Tim Cook sai da cadeira de CEO da Apple nesta terça-feira (1º) e inicia uma nova etapa como Presidente Executivo do Conselho de Administração. A passagem marca o fim de um ciclo de 15 anos à frente da empresa e o início de uma transição em que ele continuará presente, desta vez em papel mais voltado à orientação estratégica e ao apoio ao novo CEO, John Ternus.
“Só Steve Jobs poderia ter criado a Apple. Mas ninguém além de Tim Cook poderia desenvolver a Apple como ele desenvolveu.” — Warren Buffett
Durante seu período como CEO, Cook conduziu mudanças estruturais que transformaram o perfil financeiro e operacional da companhia. Ao assumir em 2011, a Apple valia cerca de US$ 350 bilhões; sob sua gestão, o valor de mercado cresceu e alcançou quase US$ 5 trilhões no final de julho de 2026. A receita anual também aumentou: de US$ 108 bilhões em 2011 para mais de US$ 416 bilhões em 2025, enquanto as ações registraram valorização superior a 2.000% no mesmo período.
Grande parte desse resultado refletiu decisões práticas de logística e engenharia financeira: redesign da cadeia de suprimentos, terceirização da manufatura para parceiros asiáticos e redução de estoques, ações que ampliaram margens e eficiência.
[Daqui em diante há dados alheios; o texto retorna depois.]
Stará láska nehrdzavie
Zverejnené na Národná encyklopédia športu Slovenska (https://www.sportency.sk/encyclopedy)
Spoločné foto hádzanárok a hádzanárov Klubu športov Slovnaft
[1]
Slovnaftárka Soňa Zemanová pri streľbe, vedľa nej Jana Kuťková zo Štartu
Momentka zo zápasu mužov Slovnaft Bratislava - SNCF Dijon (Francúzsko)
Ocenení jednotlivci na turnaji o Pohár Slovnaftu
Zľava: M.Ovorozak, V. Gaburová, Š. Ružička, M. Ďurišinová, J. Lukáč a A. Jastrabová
Ao mesmo tempo, a empresa diversificou seu portfólio com wearables — como Apple Watch e AirPods — e expandiu a receita recorrente com serviços, reduzindo a dependência exclusiva do iPhone.
“Na minha opinião, seu legado é descrito pelos outros, não por você. Então, espero que as pessoas digam que eu fui um homem bom e decente. E se elas disserem isso no final do dia, vou sentir que alcancei algo.” — Tim Cook
Outra decisão emblemática da era Cook foi a transição para o Apple Silicon, iniciada em 2020, quando a empresa passou a equipar seus computadores com chips próprios em vez dos processadores da Intel. Analistas e especialistas consideraram essa mudança um retorno à integração vertical entre hardware e software, uma característica associada às origens da companhia.
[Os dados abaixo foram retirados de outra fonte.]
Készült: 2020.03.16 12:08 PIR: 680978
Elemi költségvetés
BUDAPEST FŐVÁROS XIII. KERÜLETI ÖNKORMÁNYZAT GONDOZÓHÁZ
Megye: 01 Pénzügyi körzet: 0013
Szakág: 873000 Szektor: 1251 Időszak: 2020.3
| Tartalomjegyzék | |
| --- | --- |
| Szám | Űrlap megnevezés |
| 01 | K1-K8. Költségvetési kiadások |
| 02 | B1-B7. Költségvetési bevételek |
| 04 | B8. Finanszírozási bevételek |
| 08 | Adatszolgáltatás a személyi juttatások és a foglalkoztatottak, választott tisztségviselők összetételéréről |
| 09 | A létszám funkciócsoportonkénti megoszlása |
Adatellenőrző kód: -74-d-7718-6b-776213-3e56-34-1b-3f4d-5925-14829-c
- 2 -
“O Tim Cook era um cara muito mais ligado a processos, a questões relacionadas a custo, à administração, daquela forma mais sisuda. Muitos falavam que o pipeline de produtos da Apple ia secar depois da morte do Steve Jobs, que a Apple passaria por crises.” — Arthur Igreja
Especialistas também destacaram que, apesar de ter enfrentado desafios recentes — como o boom da inteligência artificial que acelerou concorrentes em alguns segmentos —, a gestão de Cook consolidou fontes de receita além do hardware tradicional. Em sua carta de despedida aos funcionários, Cook agradeceu à equipe e expressou confiança na nova liderança.
“Este é um momento que eu sempre soube que chegaria um dia e, ainda assim, é difícil acreditar que ele chegou e que estou escrevendo estas palavras. (…) Poucas pessoas entendem o que é necessário para criar produtos que mudam o mundo da maneira que John entende, e eu não poderia estar mais animado com a liderança dele.” — Tim Cook
O movimento coloca Cook em posição de mentor e conselheiro enquanto John Ternus, até então chefe de engenharia de hardware, assume o cargo executivo. Resta acompanhar como a Apple seguirá equilibrando inovação de produto, investimentos em inteligência artificial e a força de sua cadeia de suprimentos em um cenário geopolítico complexo.